Zaman sekarang, saya perhatikan pengaruh dari Negara Barat, yang dipandang oleh kita, memiliki sifat individualisme yang tinggi, mulai masuk dalam budaya kita, hampir tanpa akulturasi ataupun asimilasi, lebih tepatnya langsung diserap besar-besaran tanpa filter.Â
Dikhawatirkan, ciri khas kita sebagai bangsa yang terkenal dengan keramahan dan gotong royongnya, bisa terbawa arus, karena pengaruh Negara Barat yang tidak terkontrol, dan salah kaprah dalam penerapannya.
Dengan adanya Jakarta yang sedemikian padat, dan diisi dengan kemacetan, banjir, demonstrasi, dan lainnya yang kerap membuat kita pusing, setidaknya silahturahmi dan rasa gotong royong kita tetap awet. Kekepoan kita terhadap masalah orang lain, juga yaa anggap positif saja, kita masih memperhatikan satu sama lain.
Ternyata hiruk pikuk seperti ini tidak hanya terjadi sekarang ini saja, lho. Jakarta sudah ramai dan hiruk pikuk dari zaman dahulu. Saya ingin kilas balik, boleh, ya....
Nama Jakarta sendiri sudah sering berubah-ubah seiring dengan perebutan kekuasaan. Hohoho... biar pun kecil provinsinya, tapi sangat diminati dari orang Indonesia sendiri, Portugis, Belanda maupun Jepang.
Awal mula nama Jakarta itu adalah Sunda Kelapa, pelabuhan yang sangat ramai dikunjungi para pedagang Gujarat, Cina, Arab dan sebagainya. Sunda Kelapa ini dikuasai oleh Kerajaan Sunda, sejak bekerja sama dengan Portugis, Sunda Kelapa semakin pesat kemajuannya.Â
Kerajaan Demak merasa terancam eksistensinya.

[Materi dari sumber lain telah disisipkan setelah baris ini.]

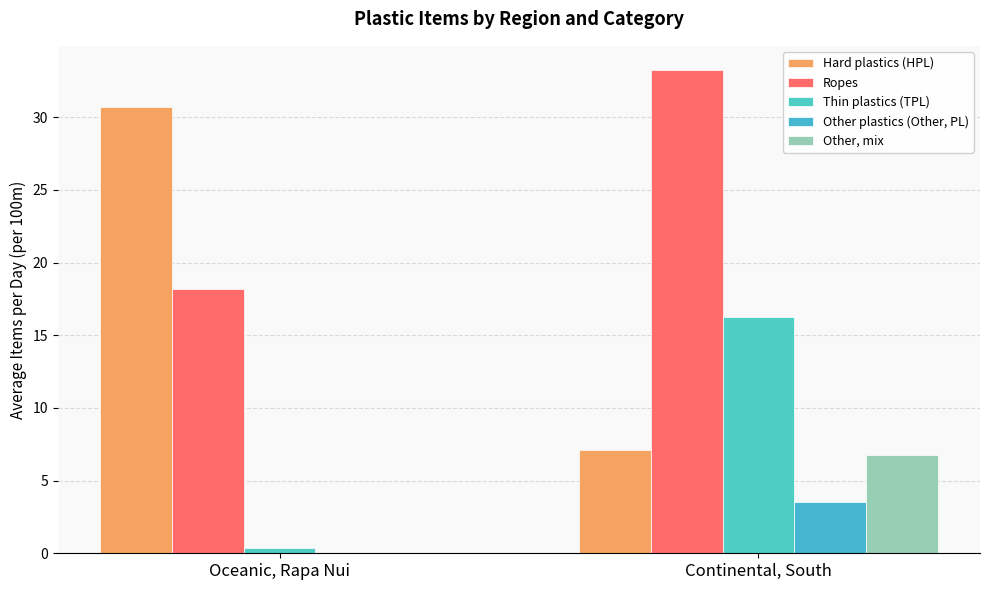

How many Other, mix values are between 0 and 6?

1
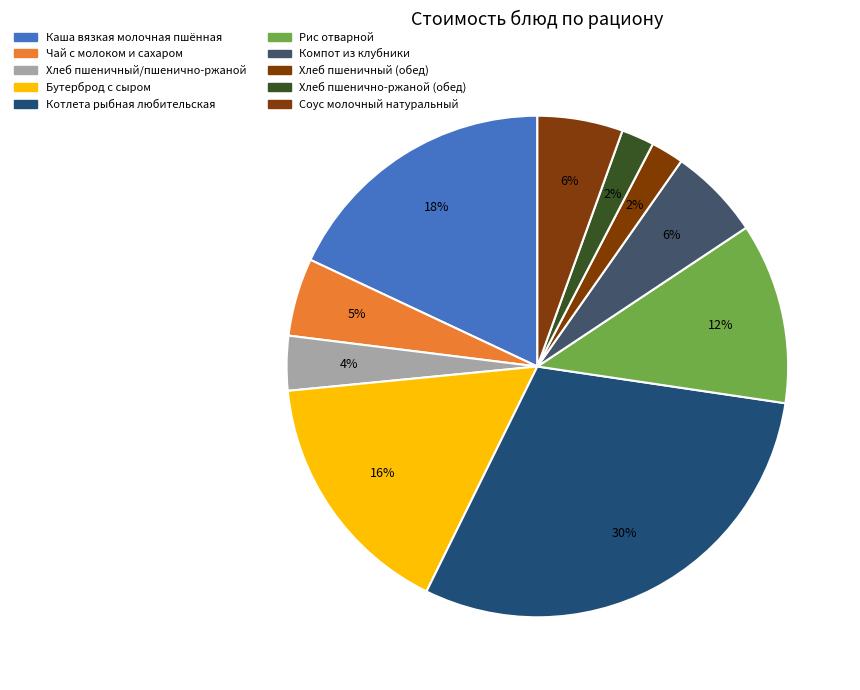

How many segments does this pie chart have?

10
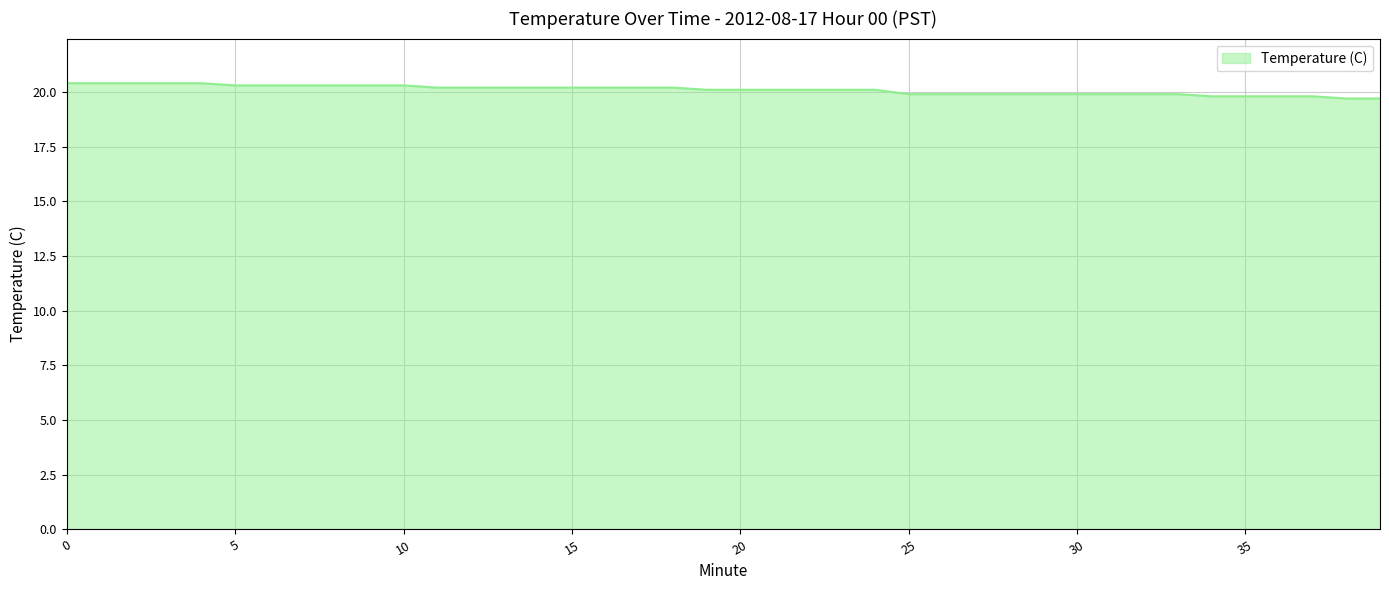

What is the maximum value shown in the chart?

20.4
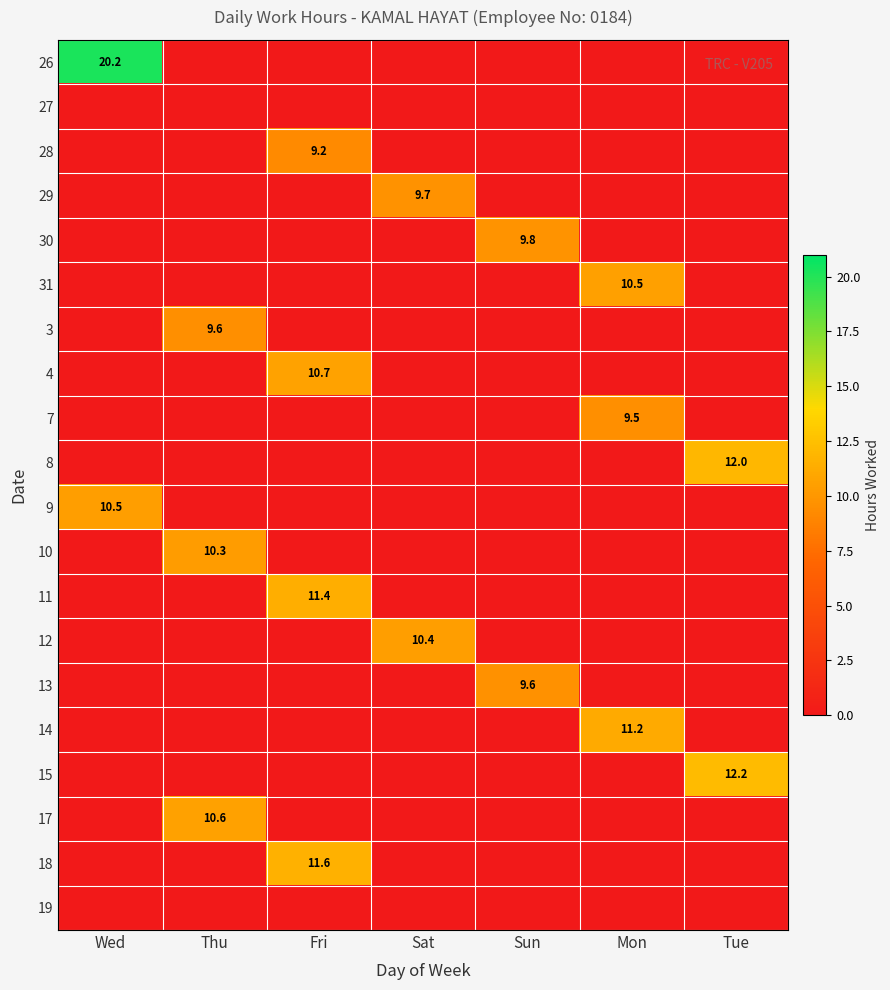

The value of 29 at Sat is 9.7. True or false?

True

Dibawah pimpinan Fatahillah, direbutlah Sunda Kelapa itu dari tangan Portugis. Dengan rasa bangga yang luar biasa, Fatahillah mengganti nama Sunda Kelapa menjadi Jayakarta pada 22 Juni 1527. Jayakarta artinya kejayaan dan kesejahteraan, atau kemenangan yang sempurna.
Beredar tambahan sejarah, Ridwan Jaidi, seorang tokoh dan budayawan Betawi mengatakan pengusiran tidak saja ditujukan kepada Portugis, namun juga kepada suku Betawi, mereka dibumi hanguskan oleh Fatahillah. Namun kebenaran sejarah ini masih belum diresmikan.
Dari sini sudah mulai terlihat kan, potensi hiruk pikuknya Jakarta. Mau ganti nama saja, sudah ada pertumpahan darah.
Aman tuh Jayakarta, sampai tahun 1610, Belanda datang mengadakan perjanjian dengan Pangeran Jayakarta dari Kerajaan Banten, saat itu Jayakarta dikuasai oleh Kerajaan Banten.
Isi perjanjian tersebut adalah Belanda mau memakai wilayah timur muara sungai Ciliwung sebagai gudang dan pos dagang. Dalam beberapa waktu, ternyata perdagangan yang dilakukan di wilayah Jayakarta ternyata menghasilkan keuntungan yang besar.